§ Instrução a:
Por favor, reproduza sem alterações o trecho da listagem que vai do início dela até a linha que contém "Dot at: (219, 278)", incluindo essa linha.

§ Trecho fornecido:
»»
Os jornais que morrem, os jornais que resistem




Por Lúcio Flávio Pinto em 20/11/2012 na edição 721
Reproduzido do Jornal Pessoal nº 525, 2ª quinzena/novembro 2012



A resistência do jornalismo no Brasil tem tudo a ver com a persistência do jornalista brasileiro, pois as situações são observadas de acordo com o passar do tempo. A “morte” do JT, diz algo que norteia a sobrevivência duvidosa de um meio de comunicação que sucumbe diante de tanta dificuldade. Em linguagem concreta, o jornalista paraense Lúcio Flávio Pinto (também resistente), relata a história do agora “finado” Jornal da Tarde. (PV).
««
§ Instrução b:
Dê continuidade ao texto sobre a morte do Jornal da Tarde, começando logo após a última frase apresentada.

§ Conjunto de dados:
»»
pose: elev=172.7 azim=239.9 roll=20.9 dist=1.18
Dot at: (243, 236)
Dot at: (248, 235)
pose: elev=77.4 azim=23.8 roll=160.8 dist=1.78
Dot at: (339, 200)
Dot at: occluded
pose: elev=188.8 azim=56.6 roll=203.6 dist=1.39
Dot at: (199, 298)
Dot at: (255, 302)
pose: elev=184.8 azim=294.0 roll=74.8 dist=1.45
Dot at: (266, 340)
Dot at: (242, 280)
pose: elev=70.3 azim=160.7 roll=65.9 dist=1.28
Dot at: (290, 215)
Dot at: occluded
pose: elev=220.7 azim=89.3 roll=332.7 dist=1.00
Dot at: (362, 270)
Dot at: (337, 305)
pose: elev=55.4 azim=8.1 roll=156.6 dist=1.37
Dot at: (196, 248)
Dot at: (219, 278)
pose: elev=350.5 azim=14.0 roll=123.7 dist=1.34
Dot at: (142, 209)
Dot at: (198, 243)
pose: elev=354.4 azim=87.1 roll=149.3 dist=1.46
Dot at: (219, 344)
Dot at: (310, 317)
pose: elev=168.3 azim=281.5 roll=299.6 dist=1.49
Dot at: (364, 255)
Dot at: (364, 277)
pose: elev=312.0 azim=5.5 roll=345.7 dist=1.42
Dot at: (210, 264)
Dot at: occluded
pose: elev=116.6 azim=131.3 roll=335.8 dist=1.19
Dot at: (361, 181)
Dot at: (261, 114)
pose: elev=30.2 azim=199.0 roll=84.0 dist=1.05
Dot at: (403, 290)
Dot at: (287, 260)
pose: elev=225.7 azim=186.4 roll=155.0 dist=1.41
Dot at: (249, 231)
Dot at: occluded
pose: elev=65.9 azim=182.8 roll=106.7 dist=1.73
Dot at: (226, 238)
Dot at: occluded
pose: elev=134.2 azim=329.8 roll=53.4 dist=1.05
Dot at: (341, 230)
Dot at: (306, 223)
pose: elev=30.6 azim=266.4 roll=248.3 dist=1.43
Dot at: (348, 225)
««
§ Resposta a:
pose: elev=172.7 azim=239.9 roll=20.9 dist=1.18
Dot at: (243, 236)
Dot at: (248, 235)
pose: elev=77.4 azim=23.8 roll=160.8 dist=1.78
Dot at: (339, 200)
Dot at: occluded
pose: elev=188.8 azim=56.6 roll=203.6 dist=1.39
Dot at: (199, 298)
Dot at: (255, 302)
pose: elev=184.8 azim=294.0 roll=74.8 dist=1.45
Dot at: (266, 340)
Dot at: (242, 280)
pose: elev=70.3 azim=160.7 roll=65.9 dist=1.28
Dot at: (290, 215)
Dot at: occluded
pose: elev=220.7 azim=89.3 roll=332.7 dist=1.00
Dot at: (362, 270)
Dot at: (337, 305)
pose: elev=55.4 azim=8.1 roll=156.6 dist=1.37
Dot at: (196, 248)
Dot at: (219, 278)

§ Resposta b:
Um corredor sempre separou o vetusto O Estado de S. Paulo do seu irmão mais novo, o Jornal da Tarde. Com ironia, dizia-se que essa passagem era o túnel do tempo. Quando o JT surgiu, em 1966, o Estadão já acumulava 91 anos de existência. Estava no seu melhor período: de prestígio, de faturamento, de respeito, de profissionalismo. E começava a se distanciar do impulso conspirativo e de intervenção na política de bastidores do país, que fora a marca do segundo dos Mesquita a conduzir o jornal, Júlio Mesquita Filho, o Julinho.
O Brasil vivia na ilusão da busca por compatibilizar as reformas modernizadoras dos autoritários jovens turcos (sob a liderança de militares nem tão jovens e nem tão turcos), que tomaram o poder dois anos antes, e uma democracia mais fecunda, livre dos arranjos e compromissos oligárquicos que sobreviveram à revolução de 1930. Essa ilusão estava exatamente ao meio, dois anos depois do golpe de estado contido e a dois anos do novo golpe, o mais feroz da história republicana, simbolizado pelo AI-5.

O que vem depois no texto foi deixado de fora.